_Teks Bacaan_.
Pada
tahun 1920-an sampai 1930-an, Pulau Bali didatangi oleh banyak turis
mancanegara. Saat itu Bali masih menjadi bagian dari Hindia Belanda yang
dikuasai Belanda. Pulau ini disebut-sebut sebagai “pulau surga”. Apalagi
dibandingkan dengan bagian lain di dunia yang saat itu sedang mengalami perang.
Pulau indah ini memang pantas dianggap sebagai pulau surga.
Salah
satu yang membuat Bali terkenal, selain keindahannya dan budayanya, adalah para
perempuannya. Para perempuan Bali pada saat itu menggunakan pakaian yang bagian
dadanya terbuka, yang buah dadanya terlihat. Buah dada perempuan Bali kabranya
terlihat lebih kencang dan indah dibandingkan dengan perempuan Eropa. Saya
tidak tahu juga, sih, kepastiannya.
Saat
berkunjung ke Bali, topik tentang dada perempuan Bali ini sempat menjadi
perbincangan antara saya dan kenalan baru saya di sana. Kabarnya dada perempuan
Bali memang lebih baik karena mereka terbiasa menegakkan tubuhnya dan
mengangkat tangannya ke atas. Biasanya tangan digunakan untuk memegang sesajen
yang diletakkan di atas kepala. Dada penari akan lebih keren lagi kabarnya.

_Daftar Entri_.
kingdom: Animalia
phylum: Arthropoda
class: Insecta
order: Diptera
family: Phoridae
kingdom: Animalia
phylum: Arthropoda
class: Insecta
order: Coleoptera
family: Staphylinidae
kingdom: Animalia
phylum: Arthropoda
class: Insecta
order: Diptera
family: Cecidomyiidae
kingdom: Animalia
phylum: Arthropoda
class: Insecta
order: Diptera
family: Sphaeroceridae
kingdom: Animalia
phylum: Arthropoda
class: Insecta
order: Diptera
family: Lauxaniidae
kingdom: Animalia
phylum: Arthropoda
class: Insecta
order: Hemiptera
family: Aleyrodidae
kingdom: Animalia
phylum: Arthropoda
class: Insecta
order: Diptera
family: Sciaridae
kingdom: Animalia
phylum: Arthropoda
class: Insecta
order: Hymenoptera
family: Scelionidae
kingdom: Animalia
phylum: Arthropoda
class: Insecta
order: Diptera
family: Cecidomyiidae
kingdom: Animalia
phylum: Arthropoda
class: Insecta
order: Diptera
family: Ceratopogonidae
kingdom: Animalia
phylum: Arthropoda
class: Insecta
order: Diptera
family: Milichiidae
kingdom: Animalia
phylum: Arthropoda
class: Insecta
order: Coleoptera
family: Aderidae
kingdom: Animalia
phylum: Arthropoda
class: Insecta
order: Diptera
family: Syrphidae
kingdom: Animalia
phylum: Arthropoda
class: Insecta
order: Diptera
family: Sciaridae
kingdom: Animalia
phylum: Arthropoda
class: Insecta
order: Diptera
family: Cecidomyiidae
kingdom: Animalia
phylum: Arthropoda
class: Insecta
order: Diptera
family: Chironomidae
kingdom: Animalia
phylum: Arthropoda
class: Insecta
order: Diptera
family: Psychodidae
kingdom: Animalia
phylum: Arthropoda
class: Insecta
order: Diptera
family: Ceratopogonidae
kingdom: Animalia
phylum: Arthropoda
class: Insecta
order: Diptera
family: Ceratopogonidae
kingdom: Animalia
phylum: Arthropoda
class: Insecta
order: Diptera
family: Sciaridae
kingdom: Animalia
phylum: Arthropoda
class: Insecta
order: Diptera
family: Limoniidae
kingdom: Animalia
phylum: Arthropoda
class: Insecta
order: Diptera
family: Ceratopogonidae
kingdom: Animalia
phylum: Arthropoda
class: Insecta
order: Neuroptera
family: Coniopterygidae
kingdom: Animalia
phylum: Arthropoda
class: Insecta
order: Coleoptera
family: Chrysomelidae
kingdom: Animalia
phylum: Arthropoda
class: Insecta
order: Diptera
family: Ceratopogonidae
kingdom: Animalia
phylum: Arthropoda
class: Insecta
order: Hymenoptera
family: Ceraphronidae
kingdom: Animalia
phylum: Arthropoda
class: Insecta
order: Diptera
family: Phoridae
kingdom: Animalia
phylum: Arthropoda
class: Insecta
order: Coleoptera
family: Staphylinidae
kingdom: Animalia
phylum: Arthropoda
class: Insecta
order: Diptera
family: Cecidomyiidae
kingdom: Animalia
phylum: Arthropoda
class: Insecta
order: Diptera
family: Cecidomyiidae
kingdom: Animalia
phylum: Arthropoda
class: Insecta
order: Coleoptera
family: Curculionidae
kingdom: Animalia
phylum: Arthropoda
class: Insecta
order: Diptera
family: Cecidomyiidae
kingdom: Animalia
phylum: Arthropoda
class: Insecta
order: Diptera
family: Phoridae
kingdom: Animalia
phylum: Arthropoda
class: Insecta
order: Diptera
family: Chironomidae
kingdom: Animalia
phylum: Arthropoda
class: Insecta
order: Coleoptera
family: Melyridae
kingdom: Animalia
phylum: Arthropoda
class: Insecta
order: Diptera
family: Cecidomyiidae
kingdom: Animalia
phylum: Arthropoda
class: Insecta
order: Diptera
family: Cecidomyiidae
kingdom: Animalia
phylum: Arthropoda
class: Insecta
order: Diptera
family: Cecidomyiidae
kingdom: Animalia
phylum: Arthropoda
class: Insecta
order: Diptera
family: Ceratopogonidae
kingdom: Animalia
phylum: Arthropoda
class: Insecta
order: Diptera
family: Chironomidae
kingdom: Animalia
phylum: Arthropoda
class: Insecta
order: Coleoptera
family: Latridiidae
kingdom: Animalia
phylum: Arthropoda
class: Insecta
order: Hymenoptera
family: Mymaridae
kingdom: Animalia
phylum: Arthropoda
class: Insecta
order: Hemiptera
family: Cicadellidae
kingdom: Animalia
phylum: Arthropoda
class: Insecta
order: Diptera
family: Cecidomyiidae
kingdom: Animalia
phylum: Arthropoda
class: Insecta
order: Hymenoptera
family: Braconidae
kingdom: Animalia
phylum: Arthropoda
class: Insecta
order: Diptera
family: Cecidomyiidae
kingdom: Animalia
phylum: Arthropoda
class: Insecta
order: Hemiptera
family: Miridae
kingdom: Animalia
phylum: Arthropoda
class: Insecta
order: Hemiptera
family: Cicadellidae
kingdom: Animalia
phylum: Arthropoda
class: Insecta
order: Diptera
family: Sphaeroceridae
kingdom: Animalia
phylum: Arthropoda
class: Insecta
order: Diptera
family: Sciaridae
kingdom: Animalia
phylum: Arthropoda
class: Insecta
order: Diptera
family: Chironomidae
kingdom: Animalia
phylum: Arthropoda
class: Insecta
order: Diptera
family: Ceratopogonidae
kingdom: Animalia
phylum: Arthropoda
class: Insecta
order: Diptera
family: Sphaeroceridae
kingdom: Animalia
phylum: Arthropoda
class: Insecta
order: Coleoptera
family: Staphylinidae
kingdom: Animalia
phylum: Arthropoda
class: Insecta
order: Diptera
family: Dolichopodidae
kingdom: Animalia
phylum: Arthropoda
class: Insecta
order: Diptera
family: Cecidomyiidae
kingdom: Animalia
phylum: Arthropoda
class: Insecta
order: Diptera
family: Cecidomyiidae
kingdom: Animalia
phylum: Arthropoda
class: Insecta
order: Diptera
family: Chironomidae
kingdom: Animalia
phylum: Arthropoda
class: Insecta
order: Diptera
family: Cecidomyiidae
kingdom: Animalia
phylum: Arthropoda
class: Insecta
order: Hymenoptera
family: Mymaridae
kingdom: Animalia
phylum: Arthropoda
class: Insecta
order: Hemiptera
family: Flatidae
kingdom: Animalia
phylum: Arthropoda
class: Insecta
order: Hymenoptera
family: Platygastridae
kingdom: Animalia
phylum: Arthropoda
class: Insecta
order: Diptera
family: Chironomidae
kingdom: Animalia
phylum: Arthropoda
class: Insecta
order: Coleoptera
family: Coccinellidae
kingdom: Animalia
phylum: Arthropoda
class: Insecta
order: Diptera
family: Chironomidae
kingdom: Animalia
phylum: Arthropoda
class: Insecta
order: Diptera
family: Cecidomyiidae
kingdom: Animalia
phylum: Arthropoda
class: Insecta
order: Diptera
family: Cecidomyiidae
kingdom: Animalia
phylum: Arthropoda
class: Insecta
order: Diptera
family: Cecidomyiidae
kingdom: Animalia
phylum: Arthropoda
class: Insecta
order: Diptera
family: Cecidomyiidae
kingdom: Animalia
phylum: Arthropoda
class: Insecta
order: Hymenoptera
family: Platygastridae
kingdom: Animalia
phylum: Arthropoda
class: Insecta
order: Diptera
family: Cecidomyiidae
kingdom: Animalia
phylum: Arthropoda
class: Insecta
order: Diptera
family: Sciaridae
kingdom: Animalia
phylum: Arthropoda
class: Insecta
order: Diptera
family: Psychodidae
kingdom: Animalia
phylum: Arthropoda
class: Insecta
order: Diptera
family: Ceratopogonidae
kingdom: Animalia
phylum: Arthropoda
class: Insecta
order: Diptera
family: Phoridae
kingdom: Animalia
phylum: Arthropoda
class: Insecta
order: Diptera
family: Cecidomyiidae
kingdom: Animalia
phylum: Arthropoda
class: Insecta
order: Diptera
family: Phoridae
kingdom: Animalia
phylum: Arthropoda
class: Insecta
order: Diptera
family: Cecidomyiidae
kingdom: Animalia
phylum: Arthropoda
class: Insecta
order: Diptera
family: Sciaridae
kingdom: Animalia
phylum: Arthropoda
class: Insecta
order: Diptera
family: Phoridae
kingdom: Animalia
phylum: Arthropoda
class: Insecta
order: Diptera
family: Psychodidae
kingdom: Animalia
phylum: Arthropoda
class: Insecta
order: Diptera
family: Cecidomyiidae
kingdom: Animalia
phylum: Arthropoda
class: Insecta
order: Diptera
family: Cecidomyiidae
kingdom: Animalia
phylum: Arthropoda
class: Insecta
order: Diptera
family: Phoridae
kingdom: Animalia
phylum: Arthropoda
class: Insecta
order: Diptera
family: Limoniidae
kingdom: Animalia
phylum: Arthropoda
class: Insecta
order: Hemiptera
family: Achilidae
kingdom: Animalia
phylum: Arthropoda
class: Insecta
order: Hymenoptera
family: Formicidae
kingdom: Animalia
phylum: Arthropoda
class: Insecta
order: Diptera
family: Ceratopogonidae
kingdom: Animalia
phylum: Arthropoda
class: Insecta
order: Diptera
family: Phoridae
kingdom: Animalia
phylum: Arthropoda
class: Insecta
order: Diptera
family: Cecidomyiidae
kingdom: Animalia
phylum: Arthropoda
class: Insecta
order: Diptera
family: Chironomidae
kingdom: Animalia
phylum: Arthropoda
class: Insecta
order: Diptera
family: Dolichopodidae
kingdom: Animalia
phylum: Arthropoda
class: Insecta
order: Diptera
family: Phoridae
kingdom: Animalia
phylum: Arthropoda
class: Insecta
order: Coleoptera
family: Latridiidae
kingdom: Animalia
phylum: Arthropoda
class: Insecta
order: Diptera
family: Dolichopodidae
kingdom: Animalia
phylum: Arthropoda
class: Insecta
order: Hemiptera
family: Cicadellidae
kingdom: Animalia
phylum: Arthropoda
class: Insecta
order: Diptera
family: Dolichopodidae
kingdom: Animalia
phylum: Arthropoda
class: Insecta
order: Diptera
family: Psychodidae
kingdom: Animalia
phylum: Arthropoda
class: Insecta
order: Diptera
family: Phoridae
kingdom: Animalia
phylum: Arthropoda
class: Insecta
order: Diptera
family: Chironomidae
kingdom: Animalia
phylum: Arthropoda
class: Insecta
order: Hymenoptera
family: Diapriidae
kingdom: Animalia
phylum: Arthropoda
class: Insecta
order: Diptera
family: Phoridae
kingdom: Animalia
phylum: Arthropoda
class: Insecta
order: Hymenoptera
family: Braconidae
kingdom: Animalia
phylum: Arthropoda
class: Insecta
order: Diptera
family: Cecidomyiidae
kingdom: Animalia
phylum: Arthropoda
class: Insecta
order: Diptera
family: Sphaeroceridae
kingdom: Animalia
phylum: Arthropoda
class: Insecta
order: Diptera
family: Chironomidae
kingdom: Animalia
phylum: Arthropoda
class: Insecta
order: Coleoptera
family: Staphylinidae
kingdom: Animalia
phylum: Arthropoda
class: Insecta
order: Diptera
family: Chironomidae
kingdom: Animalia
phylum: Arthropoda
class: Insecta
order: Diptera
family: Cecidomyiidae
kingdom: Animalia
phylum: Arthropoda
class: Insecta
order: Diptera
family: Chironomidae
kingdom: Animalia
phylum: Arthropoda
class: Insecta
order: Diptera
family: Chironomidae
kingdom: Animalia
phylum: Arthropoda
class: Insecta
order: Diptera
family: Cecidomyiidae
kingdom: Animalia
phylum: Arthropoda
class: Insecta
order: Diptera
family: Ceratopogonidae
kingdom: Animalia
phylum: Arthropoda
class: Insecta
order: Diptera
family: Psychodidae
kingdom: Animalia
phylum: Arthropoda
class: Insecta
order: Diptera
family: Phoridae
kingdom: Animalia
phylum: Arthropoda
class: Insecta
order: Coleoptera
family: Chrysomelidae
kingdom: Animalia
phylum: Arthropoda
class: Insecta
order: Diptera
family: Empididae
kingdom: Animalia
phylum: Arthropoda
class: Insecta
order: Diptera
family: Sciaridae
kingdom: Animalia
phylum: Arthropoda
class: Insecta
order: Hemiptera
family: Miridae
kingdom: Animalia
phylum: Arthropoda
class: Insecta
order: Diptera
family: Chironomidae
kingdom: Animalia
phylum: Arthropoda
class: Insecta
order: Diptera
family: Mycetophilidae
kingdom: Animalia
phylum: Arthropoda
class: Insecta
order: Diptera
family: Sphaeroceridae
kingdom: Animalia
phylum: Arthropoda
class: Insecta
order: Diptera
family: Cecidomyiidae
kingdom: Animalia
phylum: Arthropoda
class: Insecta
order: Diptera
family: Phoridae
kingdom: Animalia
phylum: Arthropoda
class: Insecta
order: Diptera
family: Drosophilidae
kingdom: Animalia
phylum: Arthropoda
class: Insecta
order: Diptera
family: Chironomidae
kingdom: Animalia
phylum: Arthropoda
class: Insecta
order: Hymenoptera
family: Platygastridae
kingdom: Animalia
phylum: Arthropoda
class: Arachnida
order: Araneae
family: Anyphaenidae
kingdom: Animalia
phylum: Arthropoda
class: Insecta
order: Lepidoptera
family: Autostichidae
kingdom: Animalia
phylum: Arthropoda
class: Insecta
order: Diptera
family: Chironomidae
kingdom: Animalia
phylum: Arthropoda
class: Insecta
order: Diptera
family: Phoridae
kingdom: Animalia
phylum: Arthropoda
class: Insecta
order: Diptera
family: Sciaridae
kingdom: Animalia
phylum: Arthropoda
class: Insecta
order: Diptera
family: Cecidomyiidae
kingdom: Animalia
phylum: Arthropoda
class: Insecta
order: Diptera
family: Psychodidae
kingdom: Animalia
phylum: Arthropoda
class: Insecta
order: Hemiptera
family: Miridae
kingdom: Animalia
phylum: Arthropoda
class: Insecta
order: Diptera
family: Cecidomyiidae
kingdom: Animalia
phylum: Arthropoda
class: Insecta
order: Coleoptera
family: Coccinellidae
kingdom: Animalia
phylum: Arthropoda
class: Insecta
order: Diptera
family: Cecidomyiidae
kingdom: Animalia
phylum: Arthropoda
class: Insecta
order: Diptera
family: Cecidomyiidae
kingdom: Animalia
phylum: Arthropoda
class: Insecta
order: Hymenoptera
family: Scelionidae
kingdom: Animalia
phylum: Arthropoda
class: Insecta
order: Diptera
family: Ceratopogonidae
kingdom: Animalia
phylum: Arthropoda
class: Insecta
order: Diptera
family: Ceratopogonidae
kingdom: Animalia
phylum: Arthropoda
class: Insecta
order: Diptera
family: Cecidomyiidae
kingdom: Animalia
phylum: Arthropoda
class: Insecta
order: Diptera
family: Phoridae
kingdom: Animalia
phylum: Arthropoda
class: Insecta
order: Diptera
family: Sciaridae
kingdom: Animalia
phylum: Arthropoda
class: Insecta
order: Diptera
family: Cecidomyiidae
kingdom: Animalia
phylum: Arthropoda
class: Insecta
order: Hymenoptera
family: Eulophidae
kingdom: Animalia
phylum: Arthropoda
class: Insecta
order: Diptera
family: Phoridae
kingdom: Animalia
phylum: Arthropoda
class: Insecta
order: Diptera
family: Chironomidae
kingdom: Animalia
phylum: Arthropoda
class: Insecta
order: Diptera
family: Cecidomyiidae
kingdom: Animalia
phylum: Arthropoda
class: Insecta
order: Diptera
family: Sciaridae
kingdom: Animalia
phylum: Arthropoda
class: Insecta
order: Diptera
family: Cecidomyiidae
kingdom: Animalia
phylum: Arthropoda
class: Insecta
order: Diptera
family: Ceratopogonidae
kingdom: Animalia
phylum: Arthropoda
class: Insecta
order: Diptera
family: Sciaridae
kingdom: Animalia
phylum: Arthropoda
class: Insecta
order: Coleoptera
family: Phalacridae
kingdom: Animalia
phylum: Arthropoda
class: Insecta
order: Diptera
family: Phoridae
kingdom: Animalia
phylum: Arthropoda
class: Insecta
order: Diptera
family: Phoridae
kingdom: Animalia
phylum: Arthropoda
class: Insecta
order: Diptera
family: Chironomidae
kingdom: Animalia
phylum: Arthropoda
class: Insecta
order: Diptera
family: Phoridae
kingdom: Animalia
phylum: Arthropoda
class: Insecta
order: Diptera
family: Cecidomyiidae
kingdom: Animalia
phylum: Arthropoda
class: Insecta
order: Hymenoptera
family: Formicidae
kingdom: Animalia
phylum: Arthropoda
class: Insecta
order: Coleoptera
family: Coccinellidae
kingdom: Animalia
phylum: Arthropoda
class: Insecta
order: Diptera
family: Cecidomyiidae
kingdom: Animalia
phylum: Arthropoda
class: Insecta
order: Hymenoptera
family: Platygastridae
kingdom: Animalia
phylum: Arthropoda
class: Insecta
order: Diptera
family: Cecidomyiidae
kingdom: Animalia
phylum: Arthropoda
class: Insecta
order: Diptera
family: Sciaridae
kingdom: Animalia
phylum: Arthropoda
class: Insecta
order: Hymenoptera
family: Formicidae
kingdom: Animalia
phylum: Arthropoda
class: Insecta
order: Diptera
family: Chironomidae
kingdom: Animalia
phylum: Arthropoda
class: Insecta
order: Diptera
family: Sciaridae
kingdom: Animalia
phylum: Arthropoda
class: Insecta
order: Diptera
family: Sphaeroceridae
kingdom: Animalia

_Yang Diminta_.
• a. Ringkaslah paragraf dalam teks tentang Bali yang diawali kata "Pada tahun 1920-an" menjadi daftar poin singkat yang tetap memuat fakta utamanya.
• b. Kutiplah dari teks tentang Bali seluruh bagian mulai dari "Pulau indah ini" hingga "keren lagi kabarnya.".

_Hasil Latihan_.
• a.
- Pada tahun 1920-an sampai 1930-an, Bali didatangi banyak turis mancanegara.
- Saat itu Bali masih menjadi bagian dari Hindia Belanda yang dikuasai Belanda.
- Bali disebut-sebut sebagai "pulau surga", apalagi jika dibandingkan dengan bagian lain dunia yang saat itu sedang mengalami perang.
- Pulau indah ini memang pantas dianggap sebagai pulau surga.

• b.
Pulau indah ini memang pantas dianggap sebagai pulau surga.
Salah
satu yang membuat Bali terkenal, selain keindahannya dan budayanya, adalah para
perempuannya. Para perempuan Bali pada saat itu menggunakan pakaian yang bagian
dadanya terbuka, yang buah dadanya terlihat. Buah dada perempuan Bali kabranya
terlihat lebih kencang dan indah dibandingkan dengan perempuan Eropa. Saya
tidak tahu juga, sih, kepastiannya.
Saat
berkunjung ke Bali, topik tentang dada perempuan Bali ini sempat menjadi
perbincangan antara saya dan kenalan baru saya di sana. Kabarnya dada perempuan
Bali memang lebih baik karena mereka terbiasa menegakkan tubuhnya dan
mengangkat tangannya ke atas. Biasanya tangan digunakan untuk memegang sesajen
yang diletakkan di atas kepala. Dada penari akan lebih keren lagi kabarnya.